Vance sees “becoming” trans as a way for young people to reject their privilege. I don’t think colleges are looking for applicants from privileged backgrounds to reject privilege as much as to acknowledge their privilege. That raises a question about whether privilege is one of those things one doesn’t choose and shouldn’t be judged for. I remember one of my students writing an essay about facing adversity during a dysentery-filled family trip to Machu Picchu. It was a well-written essay that answered the question, but an admission officer commented that if the family could afford to go to Machu Picchu, the student didn’t know what adversity was. I thought that was harsh.

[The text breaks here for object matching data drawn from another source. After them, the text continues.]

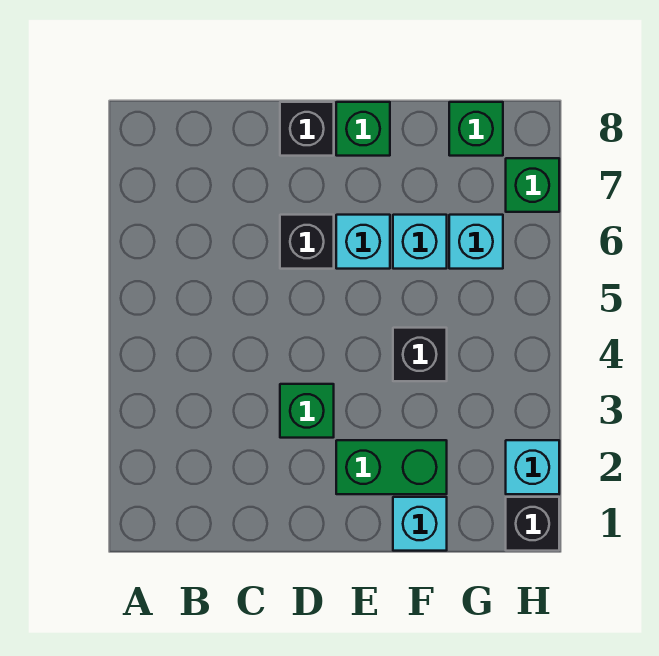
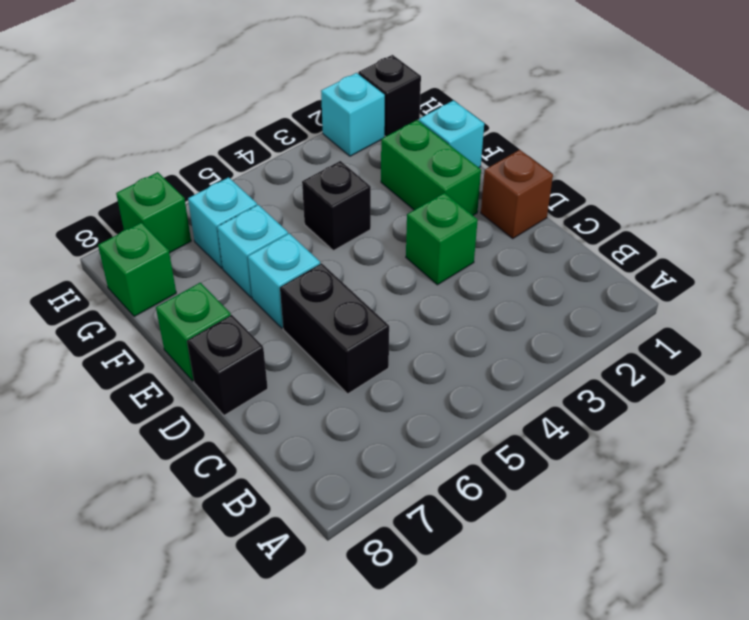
none -> brown 1x1 brick [481,150,553,238]
black 1x1 brick [280,215,334,269] -> black 1x2 brick [280,263,389,394]

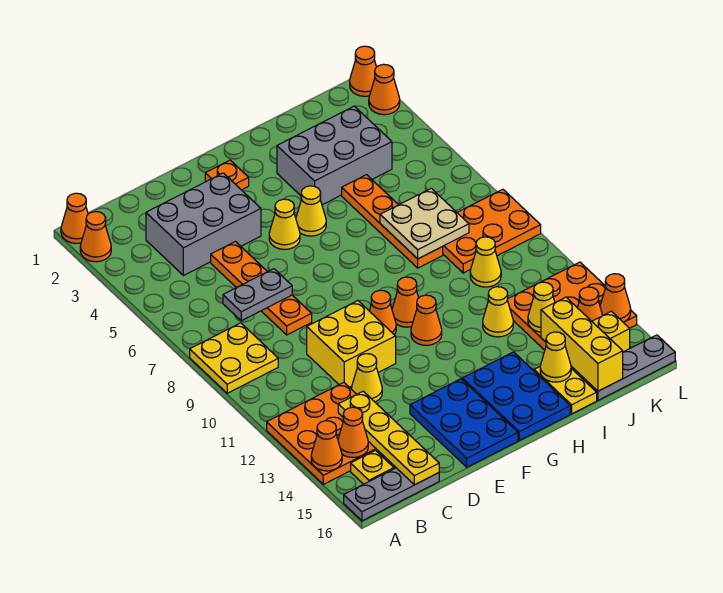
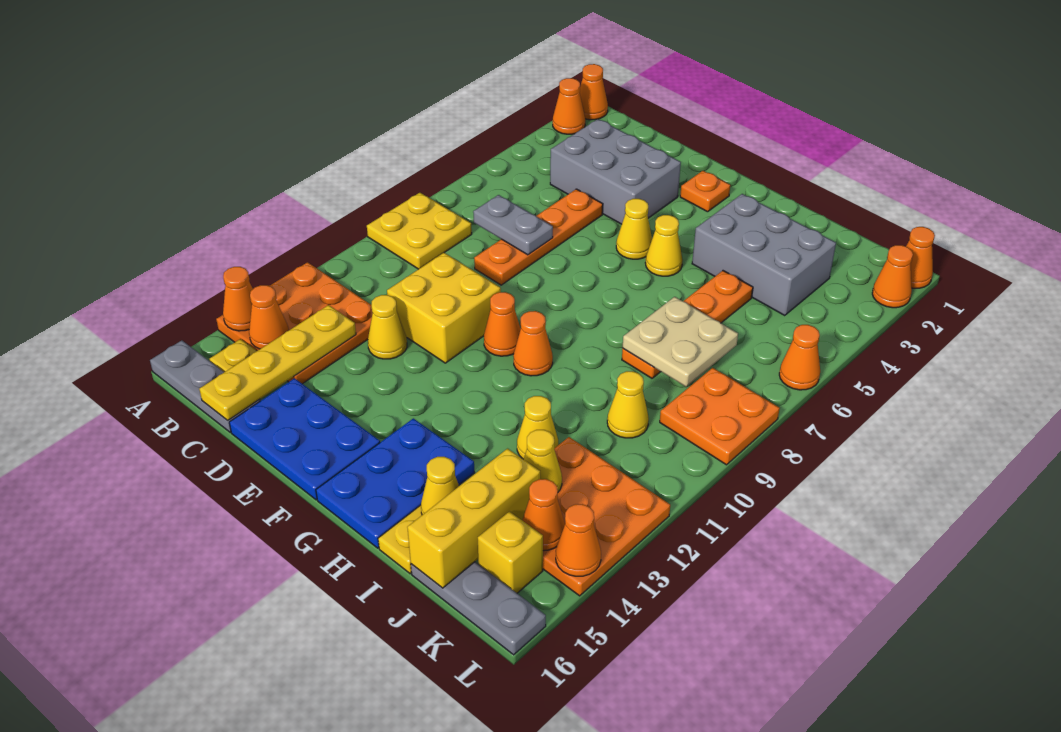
blue 2x3 plate [410,379,518,467] -> blue 2x3 plate turned to [229,378,380,500]
orange 1x1 cone [411,295,442,345] -> orange 1x1 cone moved to [779,325,820,390]
orange 2x3 plate [443,189,541,273] -> orange 2x2 plate [660,368,780,465]

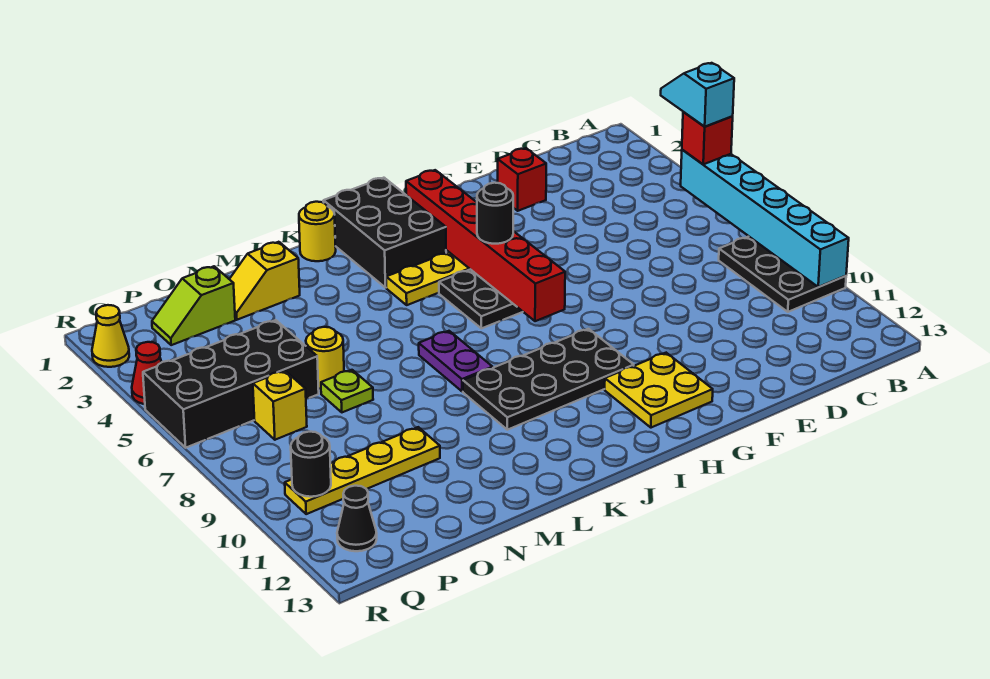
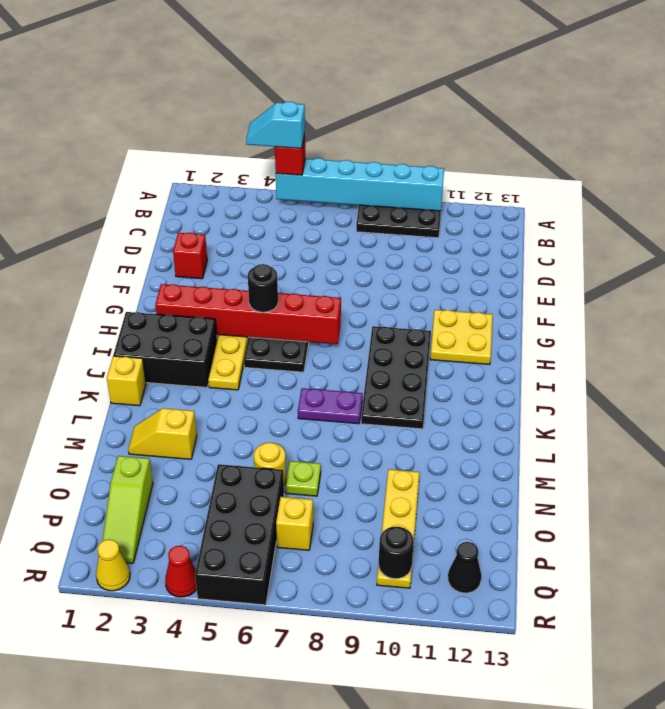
yellow 1x1 round brick [299,202,336,261] -> yellow 1x1 brick [107,356,146,406]
yellow 1x2 slope [230,242,300,320] -> yellow 1x2 slope turned to [128,408,197,459]
lime 1x2 slope [152,266,235,345] -> lime 1x3 slope [102,456,153,563]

Finally, Vance’s comments shed new light on a claim made by his running mate throughout the campaign. Donald Trump has stated without evidence or a single example that schools are doing gender-affirming surgery during the school day, such that a child goes to school as a boy and returns as a girl. Based on Vance’s hypothesis, if that were happening, all the schools would be doing is trying to improve their students’ college outcomes.

We need to support young people who question and struggle with their gender identity, and for some of them there are good reasons for embracing a gender identity other than that on their birth certificate or seeking gender-affirming health care. Getting into Harvard and Yale are not among them.

Jim Jump recently retired after 33 years as the academic dean and director of college counseling at St. Christopher’s School in Richmond, Va. He previously served as an admissions officer, philosophy instructor and women’s basketball coach at the college level and is a past president of the National Association for College Admission Counseling. He is the 2024 recipient of NACAC’s John B. Muir Excellence in Media Award.